Extracted text |

—————

Bobby, "X-Shark" is right, you must prepare hard spots for fittings or glassing in stainless nuts, called "sex nuts" by some.

We just found a new place for nida - core over by Elberta, AL, south of 98
BMG Direct, INC, phone 1-888-321-3752, website www.bmgdirectinc.com

Layering should not be an option, IMHO, remove and replace.
If weight is not a factor, then you could use plywood. I used treated plywood that I aged/dried inside for a year, then epoxied and used as the deck on my fiberglass pontoon type boat. The builder had used this in the original floor, 1990 to 2012, or 22 years. Since I am 75 YO, it will probably outlast me 

Call if I can be of assistance. I have been doing fiberglass repair since 1962, but not now - too old and too tired.
Tom 572 1225 call 0800 to 1200 only


----------



## drifterfisher (Oct 9, 2009)

Tom aka oldflathead knows his stuff.


----------



## GoneCoastal (May 1, 2008)

Piece of aluminum sheet?


----------



## T-Blaze (Aug 10, 2009)

—————

Recorded information |
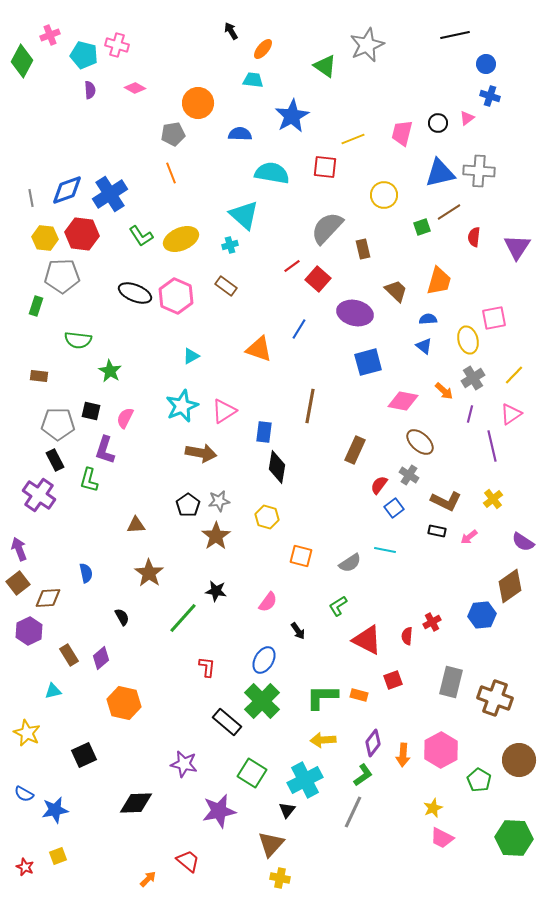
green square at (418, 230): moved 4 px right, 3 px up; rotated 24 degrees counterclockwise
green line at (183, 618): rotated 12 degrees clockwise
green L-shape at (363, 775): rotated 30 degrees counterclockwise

—————

Jobs |
A - Repeat the part of the boat repair thread that opens with "If weight is" and closes with "and too tired.".
B - Continue the boat repair thread from the point where it stops.
The material placed after the boat repair thread comes from a separate source.

Results for the exercise |
A -
If weight is not a factor, then you could use plywood. I used treated plywood that I aged/dried inside for a year, then epoxied and used as the deck on my fiberglass pontoon type boat. The builder had used this in the original floor, 1990 to 2012, or 22 years. Since I am 75 YO, it will probably outlast me 

Call if I can be of assistance. I have been doing fiberglass repair since 1962, but not now - too old and too tired.

B -
The best material to use replacing floors or any plywood is Penske or Coosa board. It is 100% composite, light, compress foam with fiberglass impregnated in it so it bonds easily with polyester resins. It comes in 1/2", 3/4" and 1" for transoms. You can get it from Advanced Plastics in Elberta 251-327-6136


----------



## X-Shark (Oct 3, 2007)

> It comes in 1/2", 3/4" and 1" for transoms.


Coosa also comes in 1 1/2in 26lb density. But there is a problem with these. Screws just don't hold in high stress area's .....Such as T-Top's or seat pedestals.


----------



## TheMasterBaiter (Jun 4, 2012)

So what ended up happening??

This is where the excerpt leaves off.